The problem>
Every entry below should come back unchanged, except that the pictures are dropped.

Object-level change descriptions
□ □ □ □ □ □ □
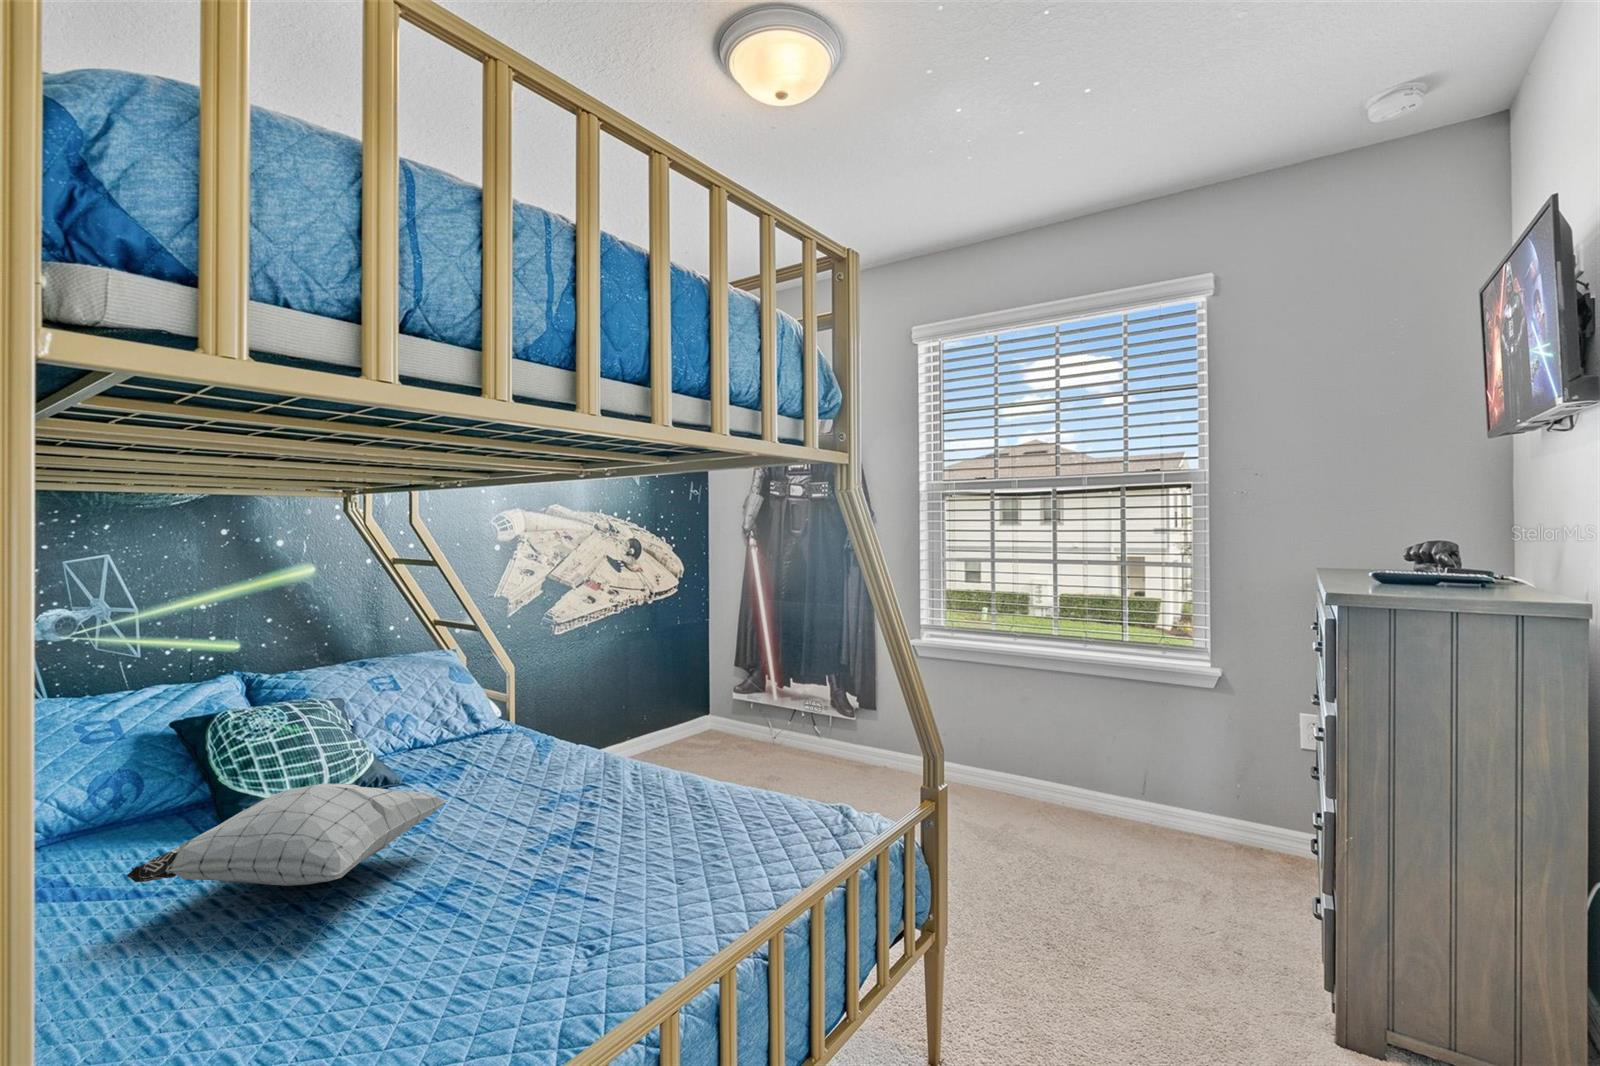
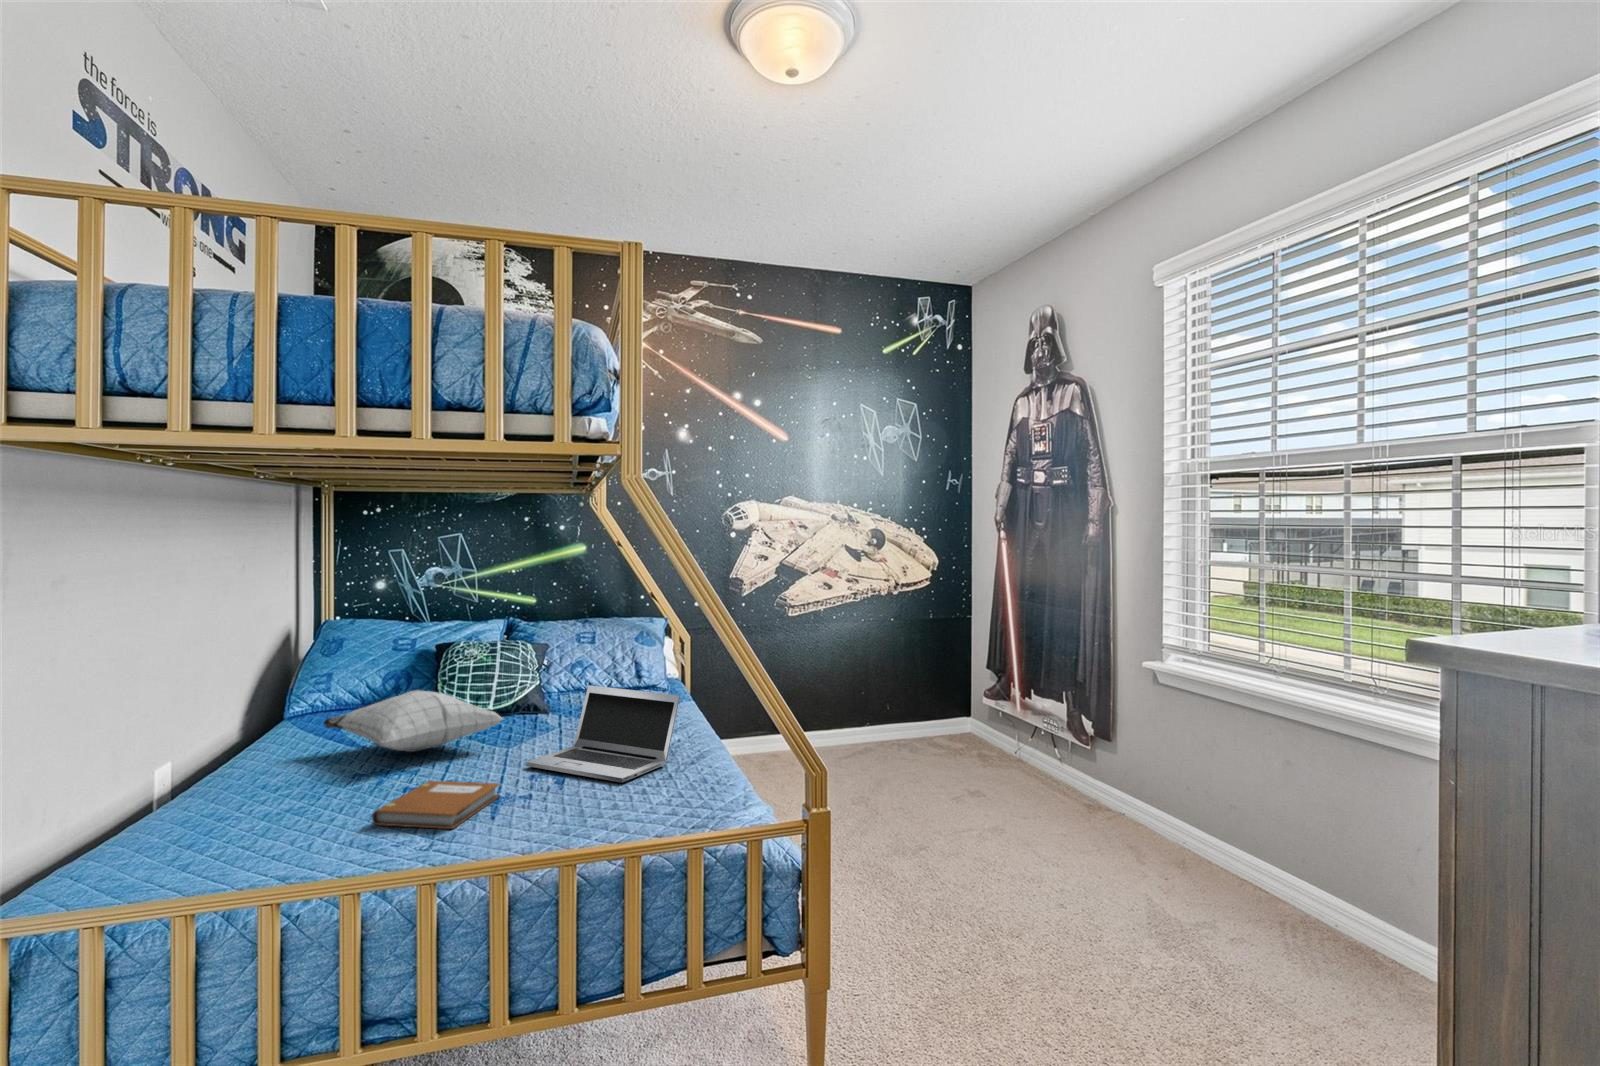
laptop: none [540,725,702,852] -> present [526,685,680,783]
notebook: none [476,880,631,994] -> present [372,780,499,829]

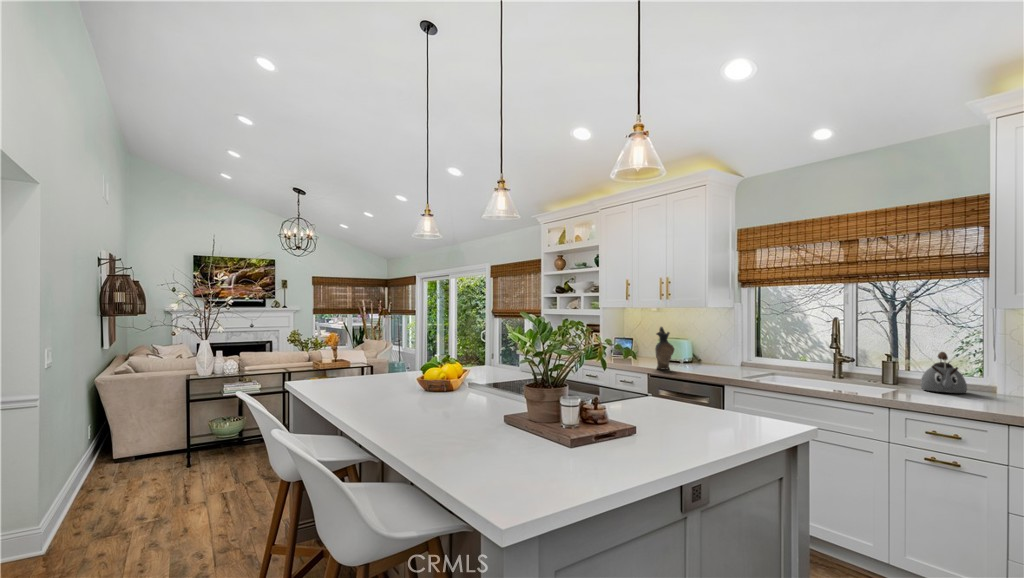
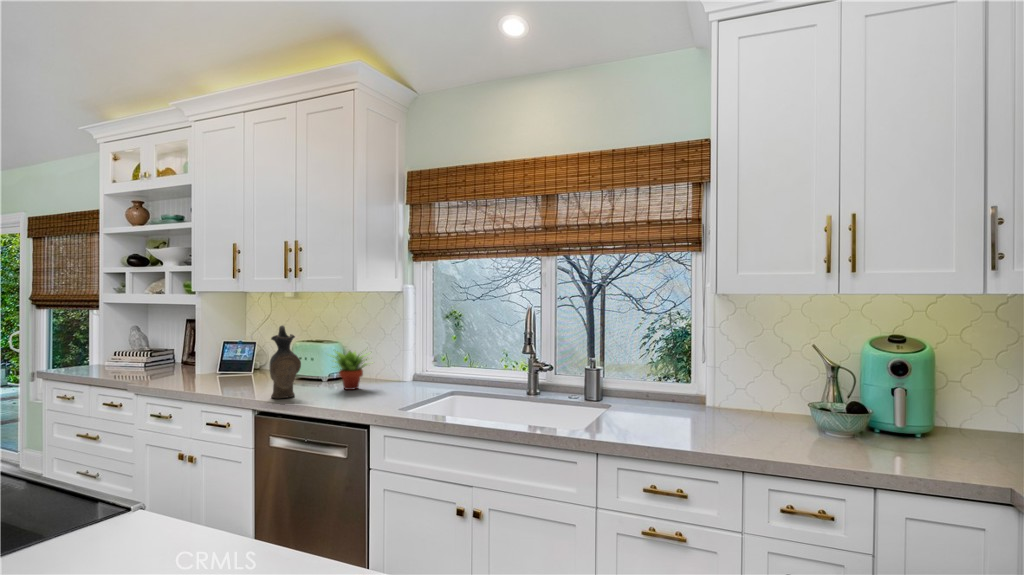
succulent plant: none [686,342,718,369] -> present [332,351,367,390]
kettle: present [920,352,967,393] -> none [626,353,675,410]

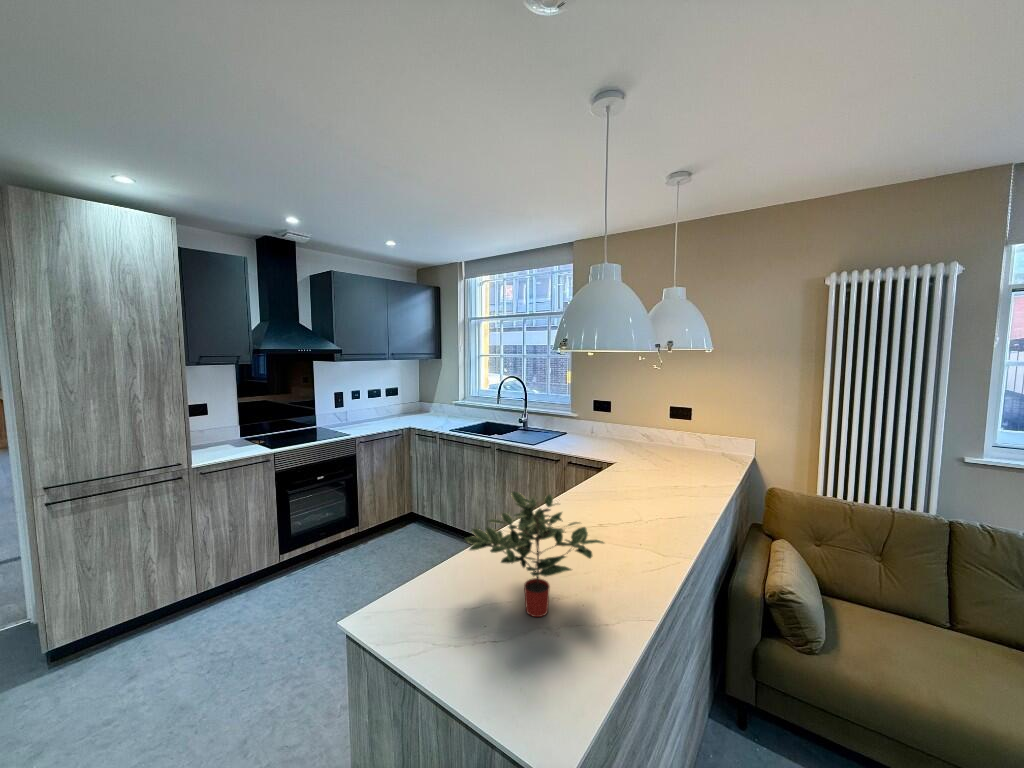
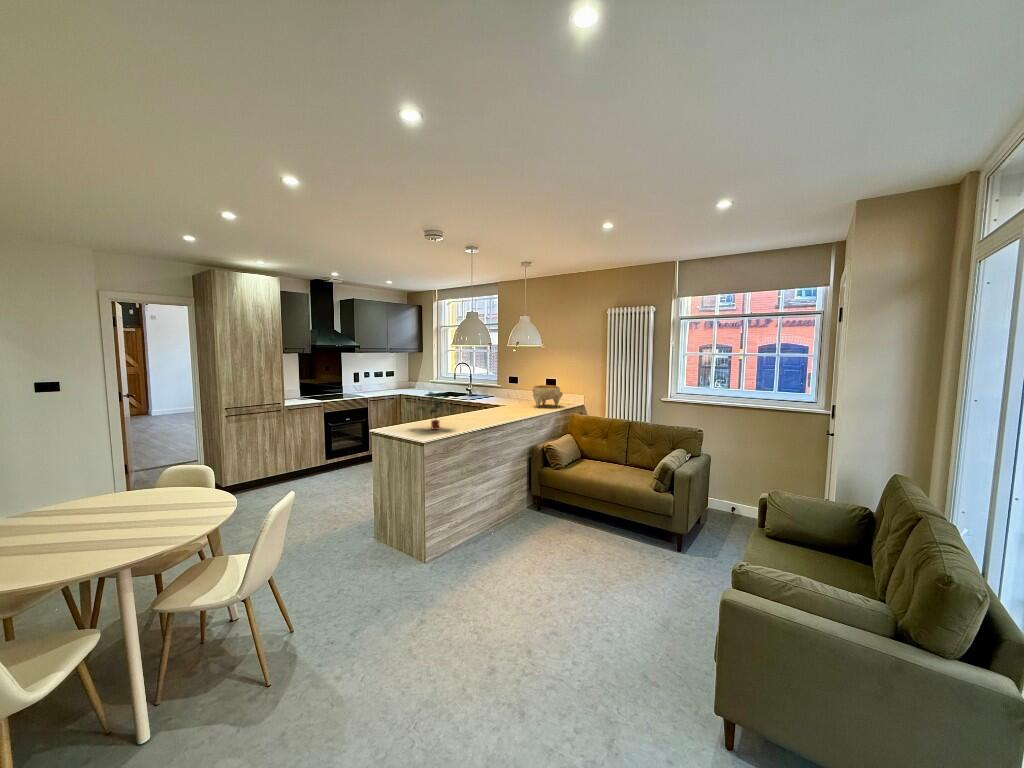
decorative bowl: none [662,422,726,467] -> present [532,385,563,407]

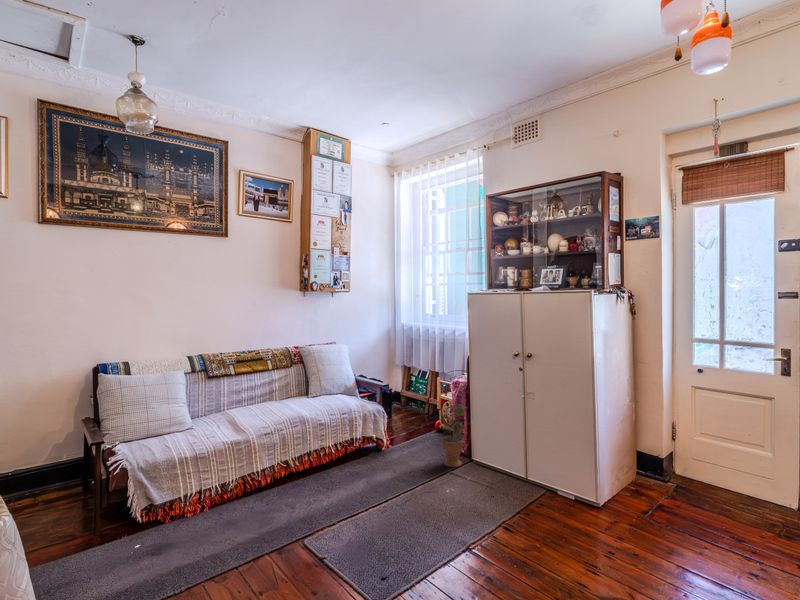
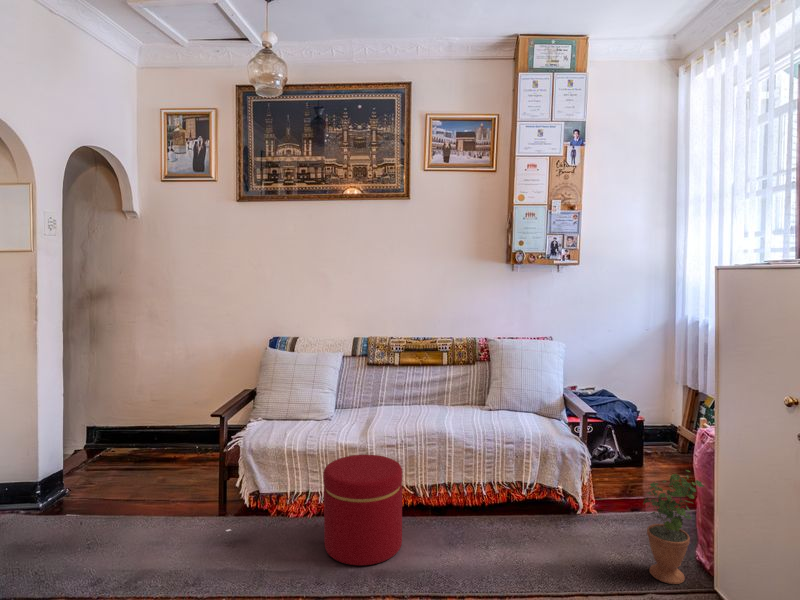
ottoman: none [240,439,306,525] -> present [323,455,402,565]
□ □ □ □ □ □ □
Answer box>
laptop: none [540,725,702,852] -> present [526,685,680,783]
notebook: none [476,880,631,994] -> present [372,780,499,829]

succulent plant: none [686,342,718,369] -> present [332,351,367,390]
kettle: present [920,352,967,393] -> none [626,353,675,410]

decorative bowl: none [662,422,726,467] -> present [532,385,563,407]

ottoman: none [240,439,306,525] -> present [323,455,402,565]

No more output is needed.